Touchpad Tap-and-drag-lock behavior

hi, i just upgraded to the latest fedora 42 (from 41) and loving it so far on my laptop. Theres a small issue: the behavior of the tap-and-drag-lock (a setting for the touchpad) has changed and i cannot revert this change (or didnt find a way anyway). Before, that setting enabled for the drag feature using a tap on the touchpad to continue dragging for a small amount of time if i lifted and repositioned my finger somewhere else on the touchpad. This is especially useful for gnome, as in windows it goes on and on if you reach the border of the touchpad, whereas the default behavior on linux (with this disabled) was to just stop and you had to click another time for it to resume dragging. Now, when i try to drag, the small timeframe is gone, and the window stays attached to the cursor even after a long period of time, and only deattaches when i click another time. Is there a way to revert this change? is there an extension, maybe? the only way to see and use these settings is with dconf editor (or the terminal) at /org/gnome/desktop/peripherals/touchpad/tap-and-drag-lock. It also happens with selected text, as in if i select a text it continues selecting until i click (instead of just waiting 300ms or so and then releasing the “dragging” automatically. Thank you for your time!

EDIT:
I found this input-settings/native: Default to sticky drag lock (!4292) · Merge requests · GNOME / mutter · GitLab, it mentions that there should be another “timeout” setting somewhere, but i cant find it anywhere

Hi @marci33

While I do not have direct answer to you (I have never used that feature), I’ll lt you know how I have always used the tap-and-drag when needing area beyond the pad size. Maybe you already know, but no harm done in that case :slight_smile:

Instead of lift and reposition, just keep the first finger on the pad and drag further with a second finger. That finger can then be lifted and repositioned as many times as needed, as long as the first finger stays on the pad as well :+1:

/Jaybe

What’s the output of:

gsettings get org.gnome.desktop.peripherals.touchpad tap-and-drag-lock

If it’s true, does it change the behaviour if you set the value to false?

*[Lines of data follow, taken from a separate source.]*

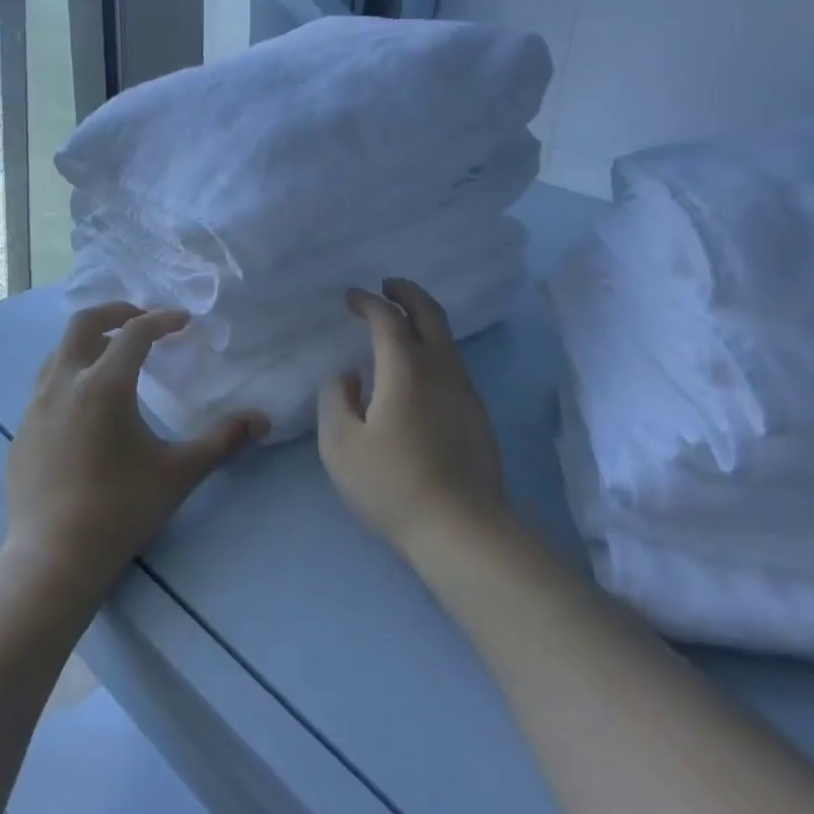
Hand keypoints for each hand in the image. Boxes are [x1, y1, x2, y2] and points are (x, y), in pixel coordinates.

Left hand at [3, 303, 261, 596]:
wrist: (54, 558)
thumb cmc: (121, 510)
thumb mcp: (179, 473)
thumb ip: (222, 441)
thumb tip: (261, 421)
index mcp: (104, 385)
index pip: (135, 333)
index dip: (163, 320)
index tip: (183, 322)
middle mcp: (65, 383)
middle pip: (84, 323)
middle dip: (117, 311)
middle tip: (143, 319)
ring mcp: (36, 405)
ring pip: (60, 351)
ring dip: (90, 341)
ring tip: (115, 355)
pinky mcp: (22, 428)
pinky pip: (46, 383)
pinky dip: (71, 373)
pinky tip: (87, 404)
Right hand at [317, 279, 507, 557]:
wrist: (462, 528)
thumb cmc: (393, 485)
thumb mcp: (341, 445)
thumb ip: (335, 400)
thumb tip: (347, 377)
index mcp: (406, 369)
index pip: (387, 319)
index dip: (367, 302)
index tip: (351, 297)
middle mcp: (441, 368)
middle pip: (430, 313)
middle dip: (407, 292)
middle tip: (387, 286)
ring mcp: (465, 390)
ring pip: (446, 339)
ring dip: (423, 320)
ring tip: (399, 326)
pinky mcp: (477, 414)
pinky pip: (453, 363)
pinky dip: (433, 348)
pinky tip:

gsettings set org.gnome.desktop.peripherals.touchpad tap-and-drag-lock false

it is true, and when i set it to false i lose the commodity of being able to quickly lift a finger while dragging a window to reposition the finger on the touchpad. As in the link i provided on the post, the feature is working as intended in gnome 48 (sticky by default), i just wanted to know if there’s a way to revert the behavior to gnome 47 (timeout).